Despite the identification of numerous potential biomarkers for GVHD, their specificity and sensitivity remain inadequate for clinical application (72) (Figure 4). Although TNF-α is elevated in the serum of patients with aGVHD, it is also highly expressed in other inflammatory conditions, such as post-transplant sepsis, and thus cannot be used alone to distinguish aGVHD (73). As a candidate biomarker for cutaneous aGVHD, elastase exhibits variations in plasma level cutoffs and diagnostic efficacy across different studies due to differences in donor characteristics and conditioning regimens; furthermore, the small sample sizes in these studies result in insufficient stability of the findings. Consequently, further validation and optimization of biomarker combinations are necessary to enhance the accuracy of diagnostic and prognostic evaluations.

Figure 4.

Diagram illustrating the components of GVHD biomarker analysis. Top left highlights multiple omics: nucleic acid, DNA libraries, genes, and proteins. Top right focuses on AI applications, including computer-aided design, TCR sequencing data, and dynamic monitoring of T cells. Bottom left indicates integration of clinical and basic research with icons of basic and clinical science. Bottom right discusses standardized classification, showing GVHD patients and various pathological features. A DNA helix encircles the term "GVHD Biomarker" at the center.

GVHD Biomarker Integration Pathway Advocacy. This figure presents the integration path of GVHD biomarkers. Multi-omics joint analysis integrates genomics, transcriptomics, and other multi-omics data to comprehensively analyze the pathogenesis; machine learning and artificial intelligence are used to analyze the biomarker data, mine potential markers, and monitor their dynamic changes; clinical and basic research are closely integrated to validate the validity and feasibility of the biomarkers and to promote the translation of the results; and a standardized classification system is established to unify the testing methods and standards and to improve the clinical application value. These paths provide a direction for solving the current challenges of biomarker research. Created with BioGDP.com (10).

4.2. Dynamics and time dependence of biomarkers

GVHD is characterized by a dynamic pathological process, where biomarker expression levels fluctuate over time.

Consequently, a single biomarker assessment may not adequately capture disease progression and treatment response, as it reflects only a specific temporal snapshot and fails to encompass the disease’s dynamic nature. The predictive value of soluble ST2 is time-dependent; relying solely on detection at a single time point easily leads to missed identification of specific organ involvement or misjudgment of disease severity. REG3α is elevated during the onset of gastrointestinal aGVHD and decreases following effective treatment. The lack of dynamic monitoring for REG3α may result in missed early intervention windows or incorrect assessment of treatment response. To more accurately assess the status of GVHD, it is imperative to establish a dynamic monitoring system capable of real-time tracking of biomarker fluctuations and generating continuous data. Integrating these data with clinical symptoms and treatment protocols for comprehensive evaluation can enhance physicians’ understanding of disease evolution (74), facilitate timely adjustments to therapeutic strategies, and ultimately improve treatment efficacy and patient prognosis.

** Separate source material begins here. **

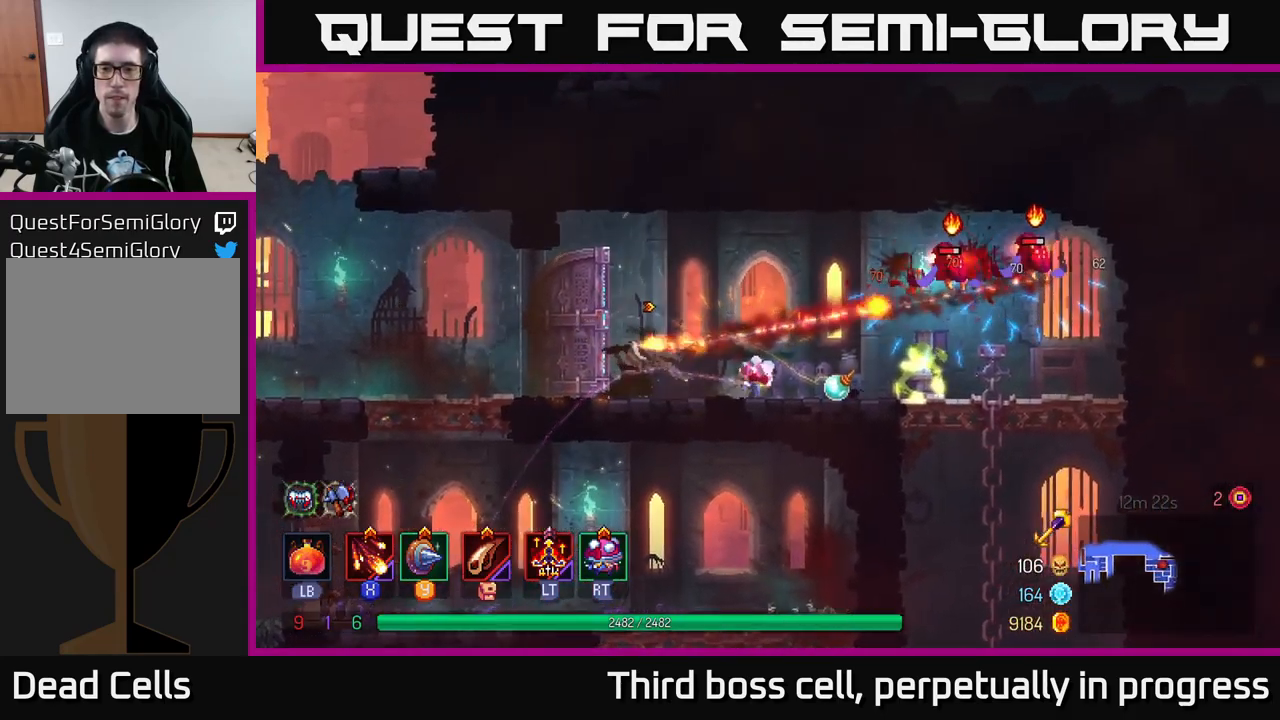
{"buttons": [], "left_stick": "up-right", "right_stick": "center", "events": [[117, "X", "up"], [183, "X", "down"], [283, "X", "up"], [333, "X", "down"], [467, "X", "up"]]}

4.3. Individual differences and heterogeneity of biomarkers

Significant individual differences and heterogeneity among patients with GVHD present challenges for biomarker research and its applications. Variations in immune response, genetic background, and treatment experience both prior to and following transplantation may influence biomarker expression levels (75). The degree of donor-recipient human leukocyte antigen (HLA) matching influences the expression of C-X-C motif CXCL9. Variations in conditioning regimens alter the serum levels of HGF: patients who receive total body irradiation (TBI) have higher HGF levels than those undergoing chemotherapy-based conditioning. Notably, HGF levels show no direct correlation with the incidence of aGVHD, which can easily interfere with risk assessment. Additionally, patients’ underlying diseases can increase OPN levels, weakening the correlation between OPN and the degree of fibrosis in cGVHD. Therefore, when developing personalized biomarker testing protocols, these individual differences must be fully considered.

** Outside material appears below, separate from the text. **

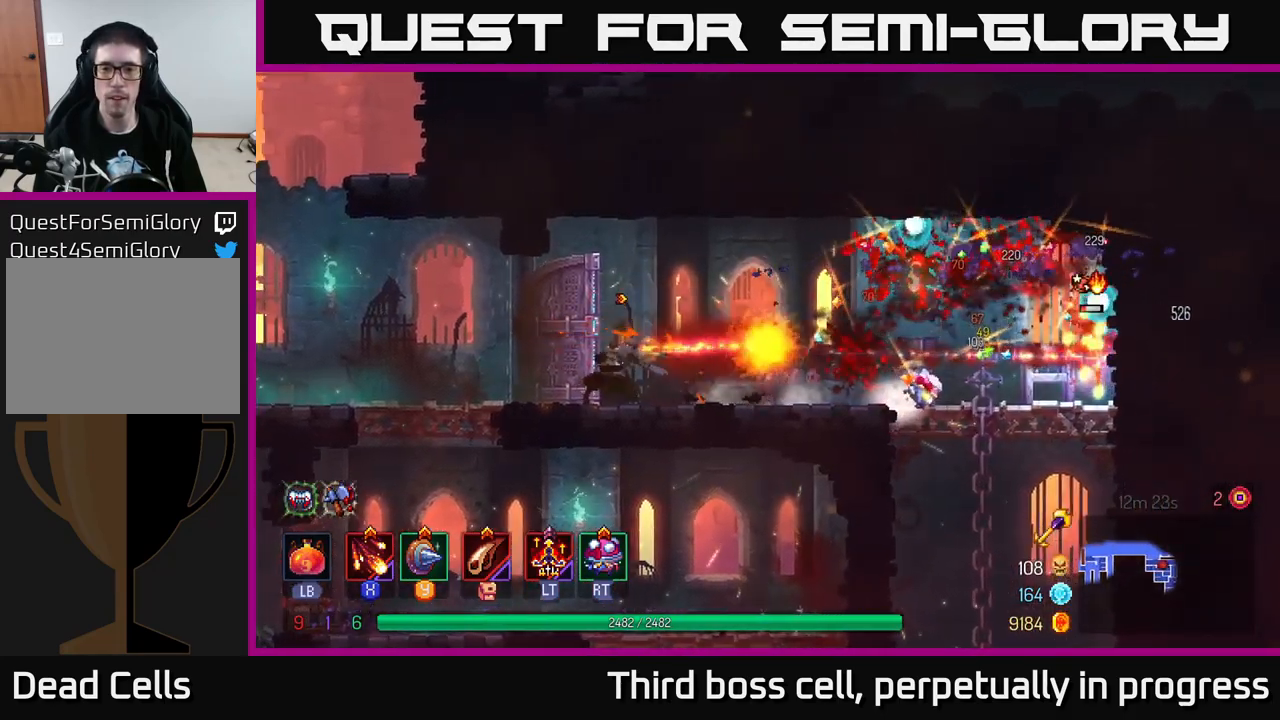
{"buttons": [], "left_stick": "right", "right_stick": "center", "events": [[50, "X", "down"], [83, "X", "up"], [83, "left_stick", "right"], [233, "B", "down"], [367, "B", "up"]]}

4.4. Clinical validation and standardization of biomarkers

Numerous potential biomarkers for GVHD remain in the research phase and have not yet undergone extensive clinical validation (76). Although exosomes have emerged as novel biomarkers for aGVHD, their miRNA expression profiles associated with the disease have only been validated in single-center small-sample studies, and no multicenter validation has been conducted. Protein biomarkers are commonly detected using enzyme-linked immunosorbent assay (ELISA), while metabolomic biomarkers rely on mass spectrometry (MS) for detection. Differences in these technical platforms result in variations in clinical accessibility of these biomarkers. It is imperative to establish standardized testing protocols and validation procedures to enhance the clinical applicability of these biomarkers (77).

5. Suggested integration pathways for GVHD biomarkers

In basic research and practical clinical applications, it is not difficult to find that the three classification methods of GVHD biomarkers based on different perspectives have various limitations:

The classification of GVHD biomarkers according to pathophysiological mechanisms is grounded in scientific and theoretical principles; however, it presents certain limitations. A single marker, such as ST2, may be involved in multiple pathways, resulting in ambiguous classification (78). Various biomarker types interact and exert cross-influences (79), such as inflammatory factors impacting tissue damage and immune regulation. Focusing on a single marker while neglecting its synergistic effects and dynamic changes within the pathological process fails to fully capture the complex pathological nature of GVHD.

Biomarkers for GVHD, when considered from the perspective of clinical application scenarios, hold significant potential in the realms of diagnosis, prediction, prognosis, and the assessment of response and risk. However, they encounter challenges in practical implementation. The functionality of these biomarkers may vary throughout the disease course; initially, they may enhance immune response and disease progression, thereby aiding in diagnosis. In later stages, they may contribute to immune homeostasis or facilitate tissue repair, thus aiding in the prediction of patient survival (80), demonstrating their dual efficacy as biomarkers. For instance, the levels of BAFF may be influenced by the stage of the disease, therapeutic interventions, and other immunological factors, with its predictive value and risk assessment potentially evolving over time.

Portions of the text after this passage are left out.